Water 2018, 10(1), 85; https://doi.org/10.3390/w10010085
Submission received: 15 November 2017 / Revised: 15 January 2018 / Accepted: 16 January 2018 / Published: 19 January 2018

Abstract

:
Extreme rainfall causes surface runoff to flow towards lowlands and subterranean facilities, such as subway stations and buildings with underground spaces in densely packed urban areas. These facilities and areas are therefore vulnerable to catastrophic submergence. However, flood modeling of underground space has not yet been adequately studied because there are difficulties in reproducing the associated multiple horizontal layers connected with staircases or elevators. This study proposes a convenient approach to simulate underground inundation when two layers are connected. The main facet of this approach is to compute the flow flux passing through staircases in an upper layer and to transfer the equivalent quantity to a lower layer. This is defined as the ‘adaptive transfer method’. This method overcomes the limitations of 2D modeling by introducing layers connecting concepts to prevent large variations in mesh sizes caused by complicated underlying obstacles or local details. Consequently, this study aims to contribute to the numerical analysis of flow in inundated underground spaces with multiple floors.

1. Introduction

1.1. Significance of Underground Inundation Analysis

Examination of the flood disaster damage data for 2000 to 2010, taken from the international disaster data server EM-DAT in the CRED (Center for Research on the Epidemiology of Disaster), shows that Asia is a region vulnerable to flood disasters, with 70% of the global casualties (3949 per year) and 50% of the global economic damage ($1 billion USD per year). These conditions also apply to the Republic of Korea: major cities are experiencing increased localized heavy rainfall, and the effective rainfall is not completely contained by the sewage collection system. This causes pluvial urban flooding. The risk of flood damage has increased because of intensive urbanization and associated densification of infrastructure [1]. Consequently, the risk of underground flood damage has increased because the number and diversity of underground facilities that can be damaged in urban areas has also increased.
In recent years, underground space utilization has increased because it provides a solution to the lack of available land for construction in built-up metropolitan areas. Currently, 1170 buildings in Republic of Korea are connected to underground tunnel ways or metro facilities. In the Republic of Korea, underground buildings that have at least 11 floors or a personnel capacity of 5000 are known as underground connected complex buildings. Urban underground spaces have many high density operating facilities, such as subways, underground passages, markets, parking lots, and underground substations. These underground spaces are closed from the open air. Increases in the frequency, duration, and scale of rainfall events have the potential to create a dysfunctional city with complex logistical problems and physical damage. Rainfall in urban areas flows underground as a result of gravity; rainwater on the streets reaches underground spaces by various routes. Rainfall entering underground stairways, in particular, may cause flood damage because it has a rapid velocity even at shallow depths, and therefore its excessive pressure and momentum may cause harm to people and damage to property.
In the case of extreme rainfall, the surface runoff flows toward lowlands, and subterranean facilities are vulnerable to catastrophic submergence. In addition, the basements of skyscrapers generally contain shopping centers, electrical power systems, garages, or warehouses. During floods, the infrastructure inside buildings in lowlands can be severely damaged. The floods frequently paralyze transportation networks, submerge automobiles under water, damage property, and cause breakdowns in the electrical power grid. The typical recovery time for normal operations to resume after a flood disaster can vary between a few weeks and several months. This leads to considerable financial losses and significant budgets are required for reconstruction, which, in turn, have serious economic and social consequences.

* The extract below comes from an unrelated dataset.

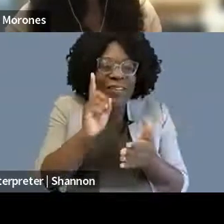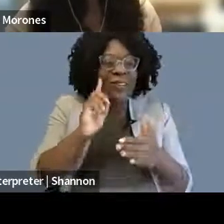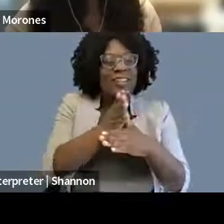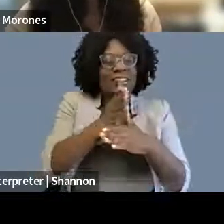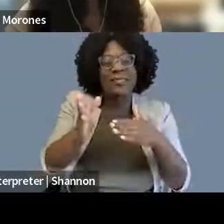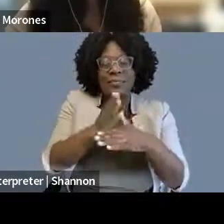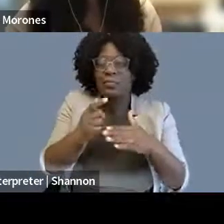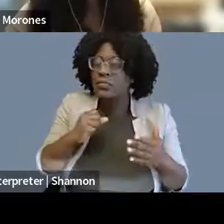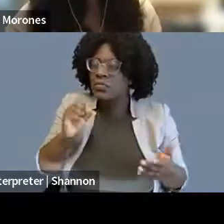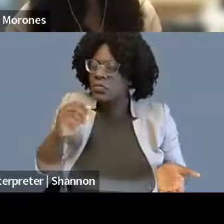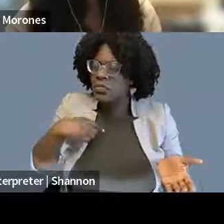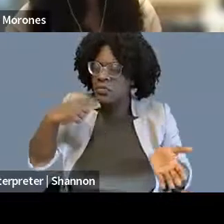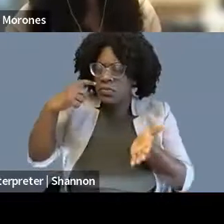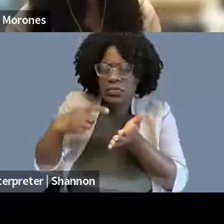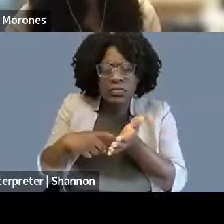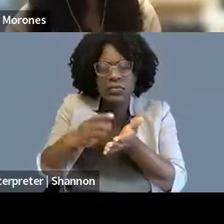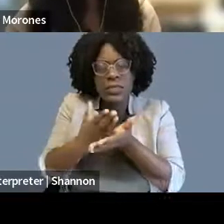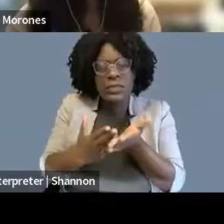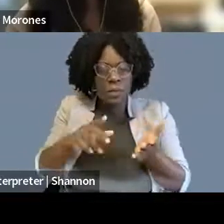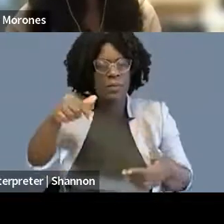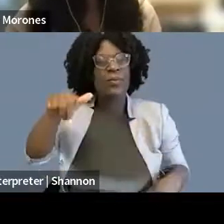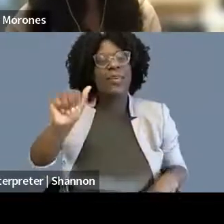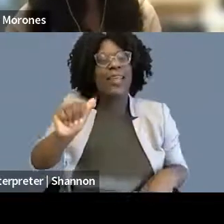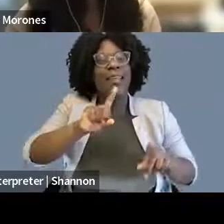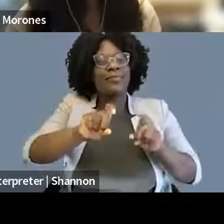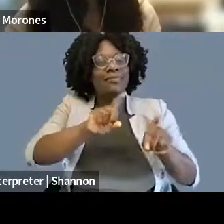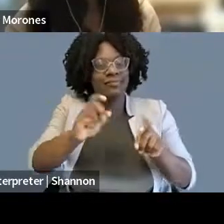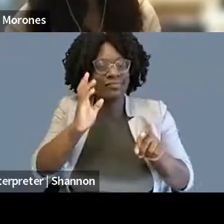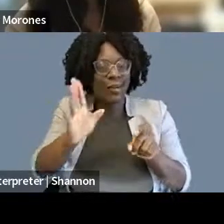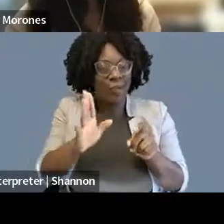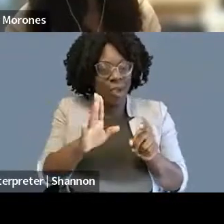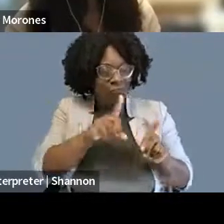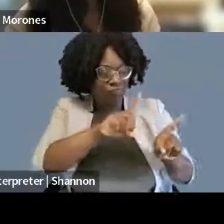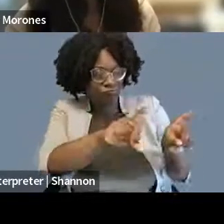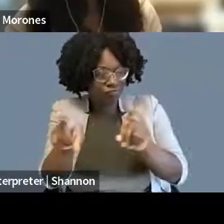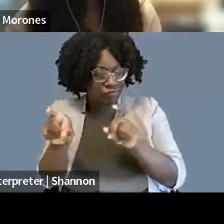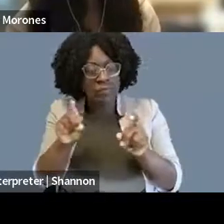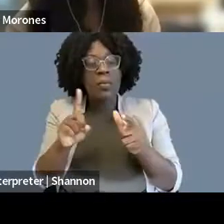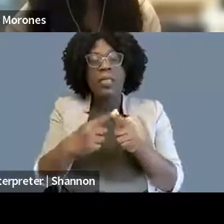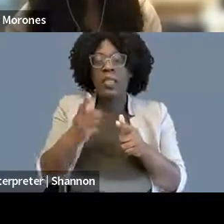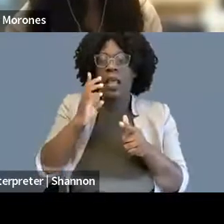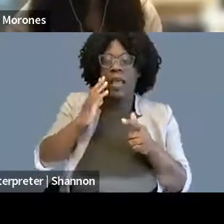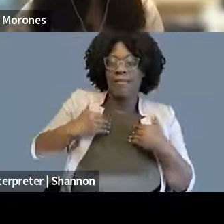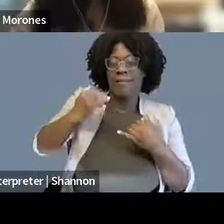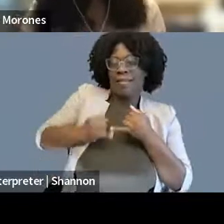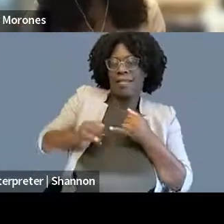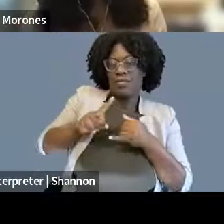and the Q&A that I wanna just throw in and then we're gonna, I'll close with our final question, which is sort of offering a piece of advice.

1.2. Previous Studies and Selection of Model Dimension

Existing research concerned with urban flooding has usually been at the basin scale [2] and usually involved: inundation analysis targeting province [3], sewer network analysis [4], and impact evaluation of flood prevention measures [5]. Recently, various models and techniques were applied to predict flooding, inundation, and its vulnerability in advanced approaches [6,7,8,9]. However, there is a lack of hydrodynamic-based modeling that analyzes, in detail, the flow through underground access stairways or the flow characteristics through underground structures that link upper and lower layers in complex underground areas.
Although many numerical models have been developed and successfully applied to reproduce flood inundation, most of the models only address overland flow or urban sewer systems. In these contexts, flood modeling of underground space was not adequately studied because there were difficulties in reproducing the associated multiple horizontal floors connected by staircases or elevators. The flood inundation of complex buildings with underground connections can be accurately analyzed using 3D numerical modeling. However, the application of 3D models that describe changes that occur over all three spatial dimensions is very costly. Furthermore, the modeling of inundation areas spanning upper and lower levels with steep elevation differences using a 3D model may require high density grids that will result in high computation costs and/or lengthy computation times. Therefore, to the best of the authors’ knowledge, there is no literature analyzing the underground inundation with full-3D model. In addition, most of the engineers, designers or policy makers are concerned with representative behavior of the flooding. In these situations, 2D flow modeling with layer connections (Figure 1) is a favorable option because of its efficiency and reasonable predictability.
In addition, models need to be at least 2D to predict the flooding patterns of underground areas because of the need to calculate the propagation of longitudinal and transverse flow with submerged depth. Accordingly, by considering highly variable flow fields in a horizontal plane with moderate inundation depths, urban flooding can be well predicted by shallow water flow modeling.

1.3. Research Objectives

In this study, an adaptive transfer method (ATM) is newly proposed to analyze sequential inundation phenomena occurring in two floors inside a building. This method overcomes the limitation of 2D modeling by introducing the layer connecting concept to prevent large variations in mesh sizes caused by complicated underlying obstacles or local details. Consequently, this study aims to contribute to the numerical analysis of flow routing of inundated underground spaces with multiple floors. The approach employed in this study can be helpful in designing realistic and effective flood management strategies or mitigating flood damage (see [10,11,12,13] for previous studies on mitigating flood damages in-house scale).
This study is organized in the following order. Section 2 provides the fundamental concept of ATM, and its procedure. Section 3 contains the validation of inundation analysis model by comparing with the experimental data set in previous literature. In Section 4, the validated numerical model is applied to a mid-size building with underground space. Section 5 addresses the conclusions and future studies.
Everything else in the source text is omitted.